Rodrigo Parra

Personal information
- Full name: Rodrigo Parra Arteaga
- Date of birth: 28 November 2007 (age 18)
- Place of birth: Mexico City, Mexico
- Height: 1.83 m (6 ft 0 in)
- Position: Goalkeeper

Team information
- Current team: Pumas UNAM
- Number: 181

Youth career
- Cruz Azul
- 2024–: Pumas UNAM

Senior career*
- Years: Team / Apps / (Gls)
- 2025–: Pumas UNAM / 2 / (0)

= Rodrigo Parra =

Mexican footballer

Rodrigo Parra Arteaga (born 28 November 2007) is a Mexican footballer who plays as a goalkeeper for Liga MX club Pumas UNAM.

== Career ==
Parra played for the youth teams of Cruz Azul, before joining the Pumas UNAM youth academy in July 2024.
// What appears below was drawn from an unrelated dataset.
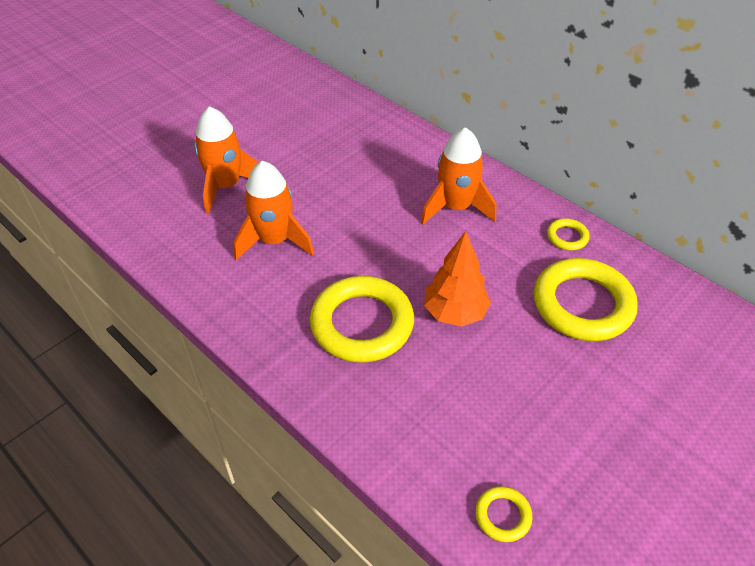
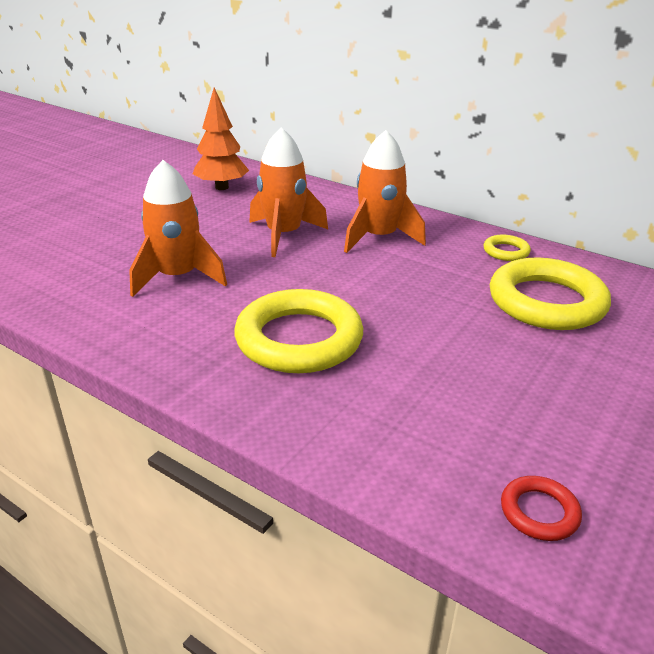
camera: 10 degrees left, 15 degrees down
orange rocket [194,106,259,214] -> orange rocket moved to [249,127,328,257]
orange tree [424,231,491,327] -> orange tree moved to [193,87,249,190]
yellow ring [475,486,533,542] -> red ring [501,476,582,541]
Parra made his debut for the first team on 12 July 2025 in a Liga MX match vs. Santos Laguna after Pumas first-choice goalkeeper Alex Padilla rejoined Athletic Bilbao. In his debut, he was lobbed from over 30 yards out by Aldo López in the first half, before committing a turnover in the second half that led directly to a goal from Ramiro Sordo.